** STUDY TEXT **
This breakdown is used in a large design course (about 200 students) in Electrical and Computer Engineering at Virginia Tech. The raw numerical score translates to a standard 100-point scale in the following way:

Final score = ((Raw score) * 7) + 51

Graduate teaching assistants who are under the supervision of a writing specialist perform the bulk of the grading. These graduate students receive continual instruction throughout the semester from the writing specialist. Note that other graduate teaching assistants evaluate the papers for the technical accuracy.

As part of the evaluation process, the students receive marks on their papers. The system for marking papers is designed in such a way that the students learn from the marks. For marks to be effective, they first must be clear. The students must also understand what the weaknesses or strengths are. Moreover, because an evaluated paper usually has several marks on it, a challenge is to assign a hierarchy to those marks so that the students understand what the most important weaknesses or strengths are.

The method used consists of two aspects for marking papers. The first is a clearly defined set of editing marks, similar to the ones that copy editors use. The second aspect of the marking process is a summary at the paper's end that highlights the major strengths and weaknesses. The summary may be an abbreviated form of Table 1 (without the page or chapter numbers) or a listing of the major strengths (one column with plus signs) and the major weaknesses (a second column with minus signs).

** DATASET CONTENT **

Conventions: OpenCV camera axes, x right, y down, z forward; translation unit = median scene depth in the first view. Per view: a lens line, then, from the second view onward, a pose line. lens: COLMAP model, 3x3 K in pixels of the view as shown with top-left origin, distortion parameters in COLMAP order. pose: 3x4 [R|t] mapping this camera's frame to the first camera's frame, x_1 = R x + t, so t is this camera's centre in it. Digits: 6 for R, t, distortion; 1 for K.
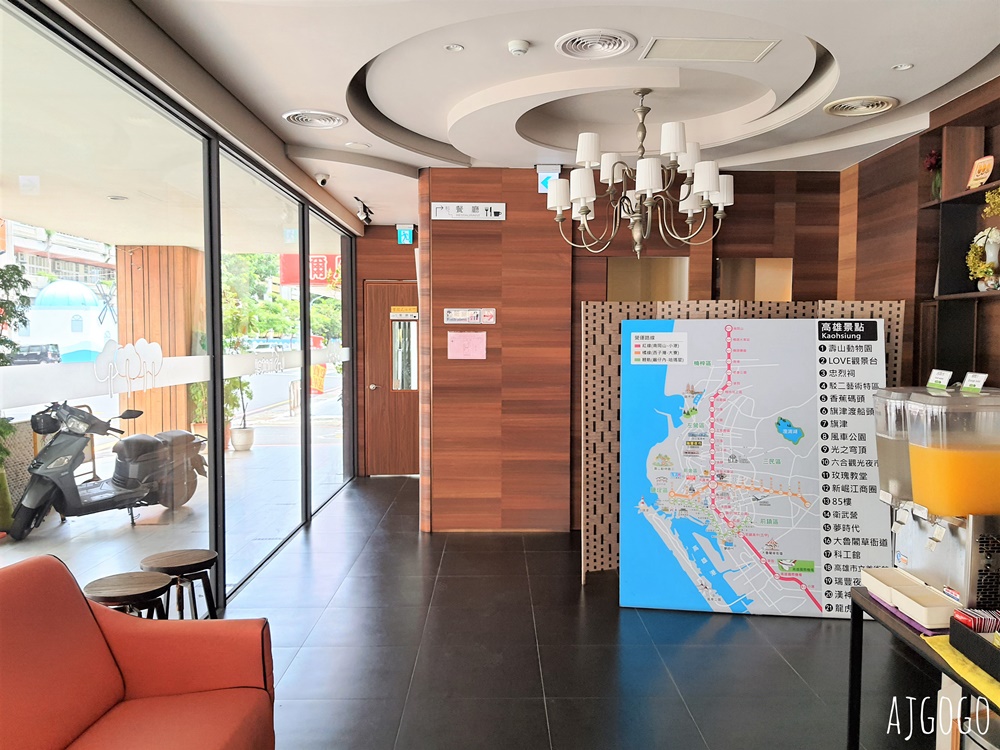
lens RADIAL K [[794.9, 0, 499.7], [0, 794.9, 375.2], [0, 0, 1]] dist [0.065701, -0.060969]
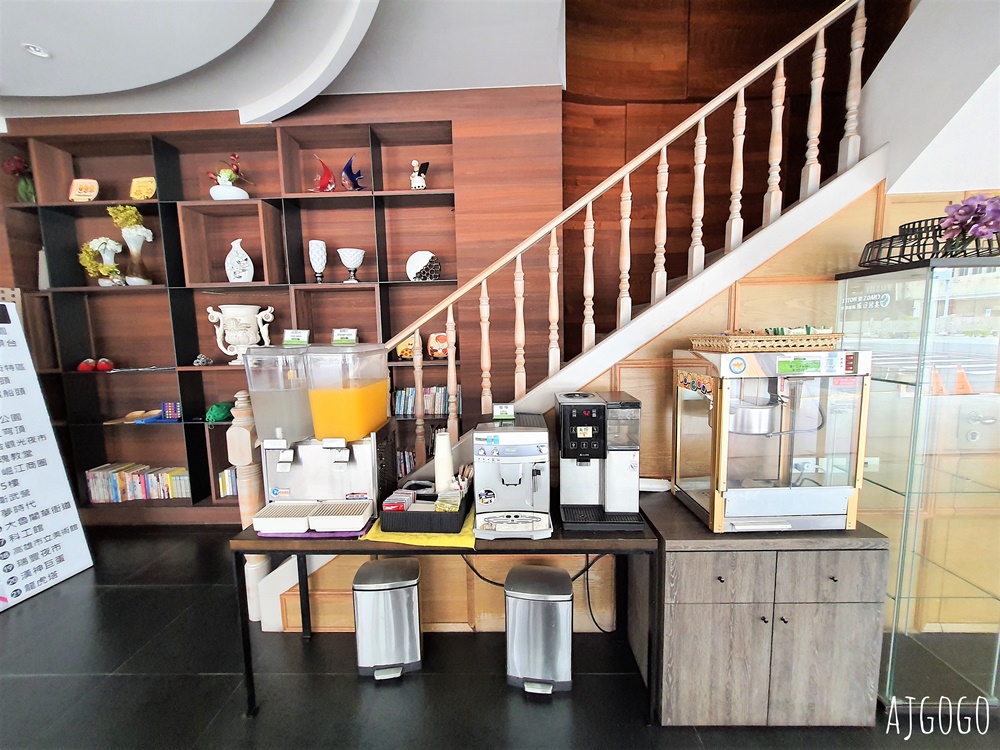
lens RADIAL K [[393.7, 0, 501.2], [0, 393.7, 374.2], [0, 0, 1]] dist [0.001355, -0.000752]
pose [[0.034039, -0.109650, 0.993387, -0.020913], [0.068051, 0.991911, 0.107156, 0.010862], [-0.997101, 0.063953, 0.041225, 0.362110]]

** TASK DETAILS **
Render this sentence from the passage on grading student papers in Spanish: "Graduate teaching assistants who are under the supervision of a writing specialist perform the bulk of the grading."

** ANSWER FOR THIS EXERCISE **
Los asistentes de enseñanza de posgrado que están bajo la supervisión de un especialista en redacción realizan la mayor parte de la calificación.